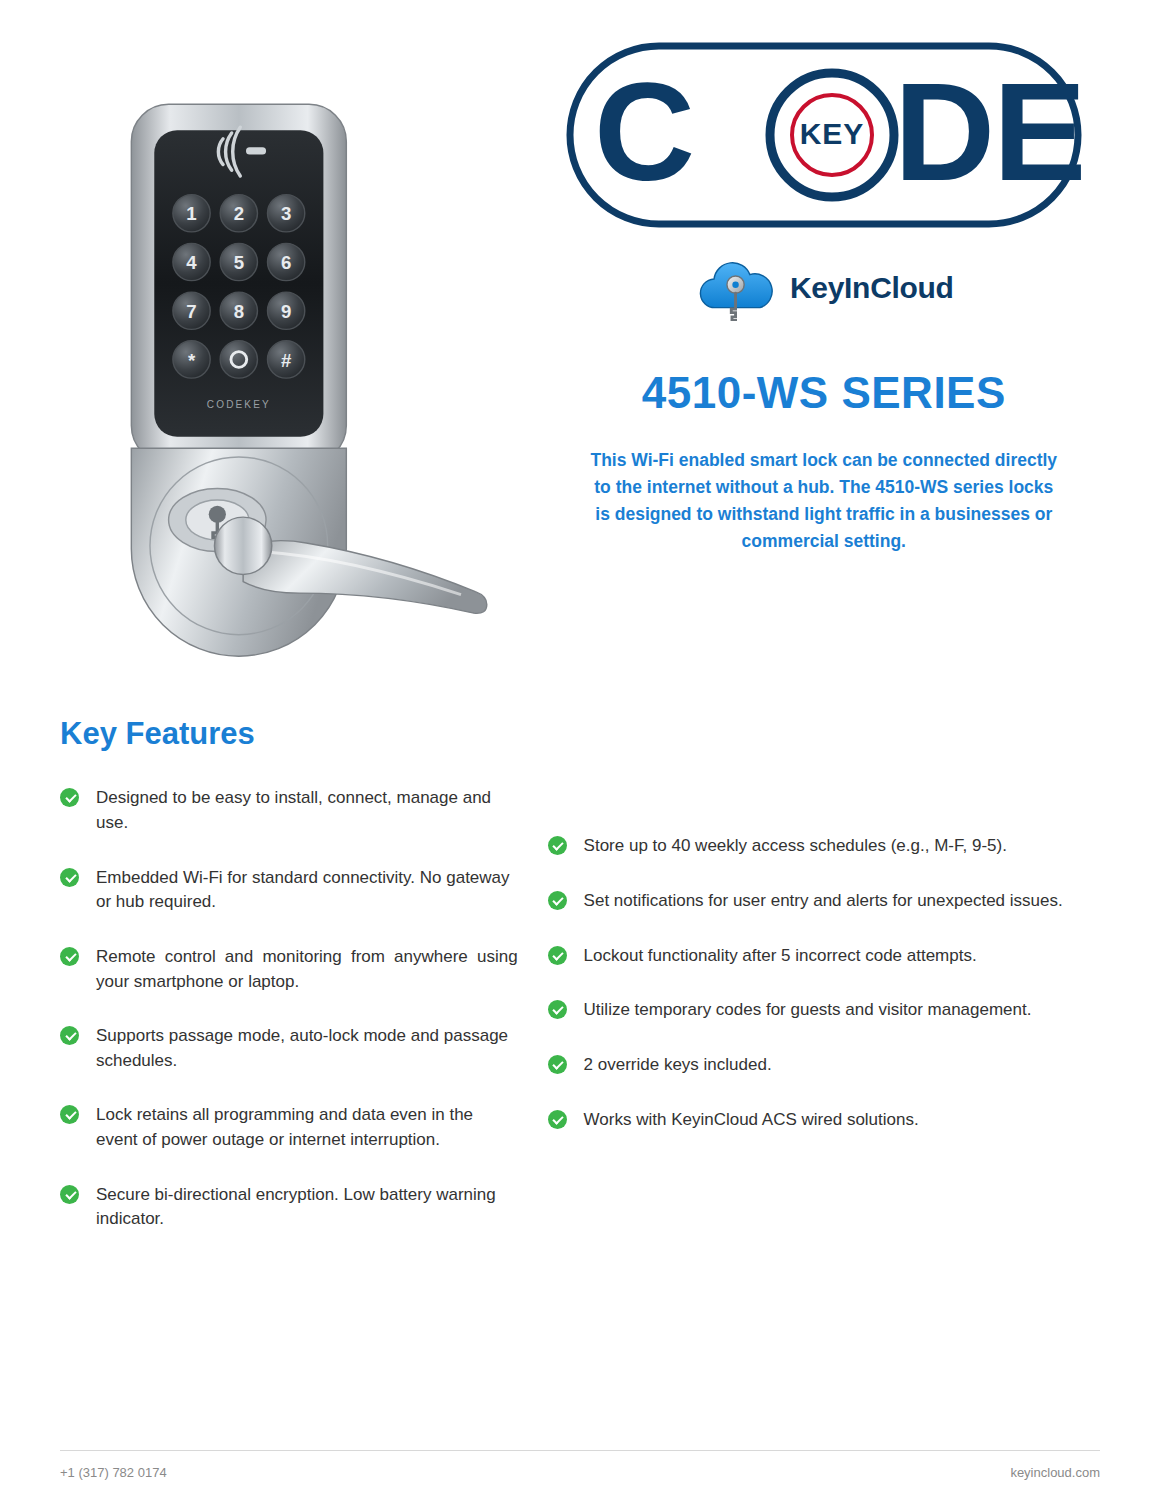1 2 3 4 5 6 7 8 9 * # CODEKEY
C KEY DE
KeyInCloud
4510-WS SERIES
This Wi-Fi enabled smart lock can be connected directly to the internet without a hub. The 4510-WS series locks is designed to withstand light traffic in a businesses or commercial setting.
Key Features
Designed to be easy to install, connect, manage and use.
Embedded Wi-Fi for standard connectivity. No gateway or hub required.
Remote control and monitoring from anywhere using your smartphone or laptop.
Supports passage mode, auto-lock mode and passage schedules.
Lock retains all programming and data even in the event of power outage or internet interruption.
Secure bi-directional encryption. Low battery warning indicator.
Store up to 40 weekly access schedules (e.g., M-F, 9-5).
Set notifications for user entry and alerts for unexpected issues.
Lockout functionality after 5 incorrect code attempts.
Utilize temporary codes for guests and visitor management.
2 override keys included.
Works with KeyinCloud ACS wired solutions.
+1 (317) 782 0174 keyincloud.com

**How to complete this task:**
Copy out each line of the listing where the string "schedules" appears.

**Exercise output:**
Supports passage mode, auto-lock mode and passage schedules.
Store up to 40 weekly access schedules (e.g., M-F, 9-5).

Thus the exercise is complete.